Mori is seeking to repeat its success with the Mori Art Museum, opened 20 years ago at Roppongi Hills, by bringing one of Japan’s hottest cultural attractions to Azabudai. The renowned digital museum teamLab Borderless, previously at Odaiba, opened in Azabudai in early February 2024. The facility’s 560 projectors and 610 computers create breathtaking immersive spaces that make visitors feel like they’re inside an infinite kaleidoscope. Another major cultural draw at the site is the Azabudai Hills Gallery, a 2,300-square-meter museum that opened with an exhibition by Icelandic-Danish artist Olafur Eliasson, known for kinetic sculptures and installations that highlight environmental themes.
Art lovers are spoiled for choice at Azabudai. Aside from teamLab and the Gallery, there is a Shueisha manga gallery, with prints from hit comics like “One Piece” by Eiichiro Oda, as well as Gallery Restaurant Butaiura, which mixes food, wine and contemporary art such as sculptures by Izumi Kato.
There are also public artworks in display.
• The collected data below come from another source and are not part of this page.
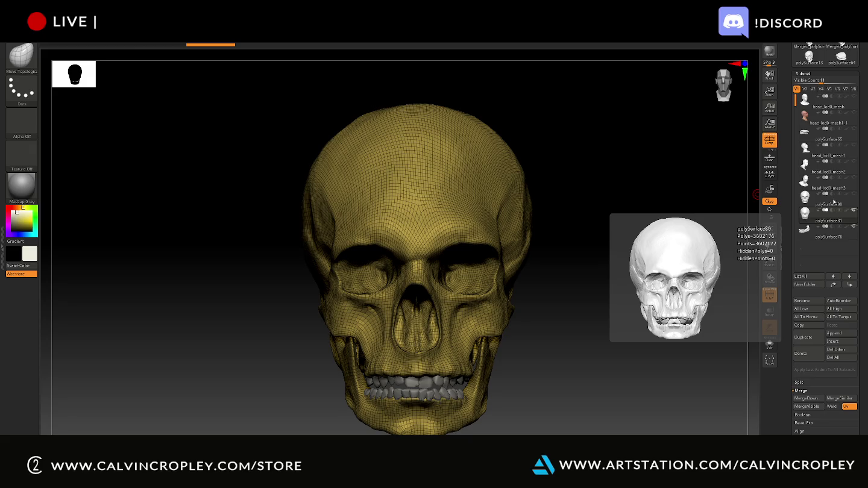
pyautogui.moveTo(651, 188)
pyautogui.mouseDown()
pyautogui.moveTo(613, 176)
pyautogui.moveTo(584, 184)
pyautogui.moveTo(653, 188)
pyautogui.mouseUp()
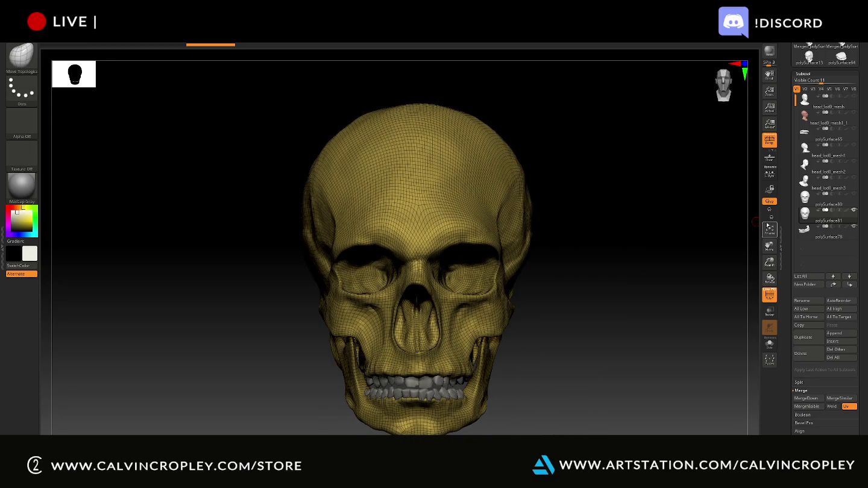
# Step: Merge the teeth subtool into the remeshed polySurface81 skull with MergeDown
pyautogui.click(806, 237)
pyautogui.click(807, 223)
pyautogui.click(806, 238)
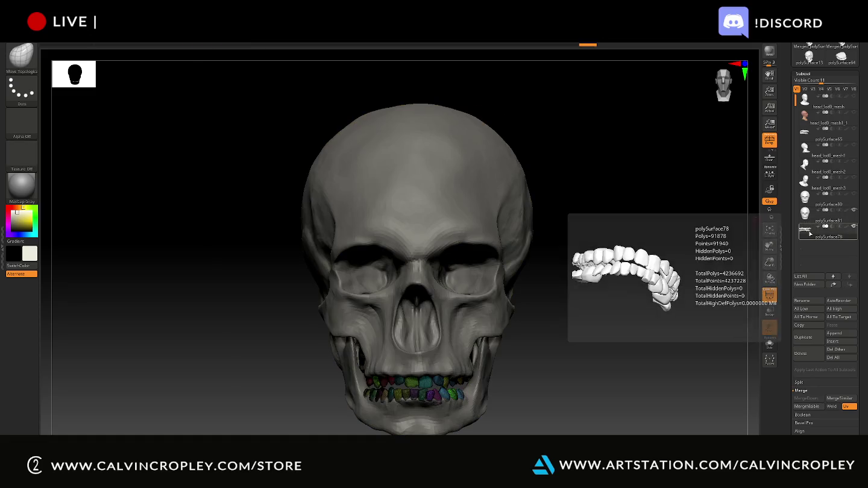
pyautogui.click(806, 215)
Eliasson’s “A harmonious cycle of interconnected nows” is a group of four sculptures in Mori JP Tower that are inspired by mathematics and movement. On the Central Green, Yoshimoto Nara’s “Miss Forest in Tokyo” is a bronze sculpture of a forest spirit. Nearby are more sculptures: Yutaka Sone’s “Last night of the stone age” themed on humanity’s transition to the Bronze Age, and Zhan Wang’s “Artificial Rock No. 109,” which evokes natural landscapes with stainless steel.
Mori’s big-footprint Hills projects initially faced massive opposition and took decades to negotiate and build. Whatever one thinks of them, these addresses have increased the local and international profile of Minato Ward and given rise to a vertical Tokyo with deluxe attractions. More are in the offing: a “Second Roppongi Hills” is due to be completed around 2030. Azabudai Hills is just the latest stop on Mori’s journey to the future of Tokyo.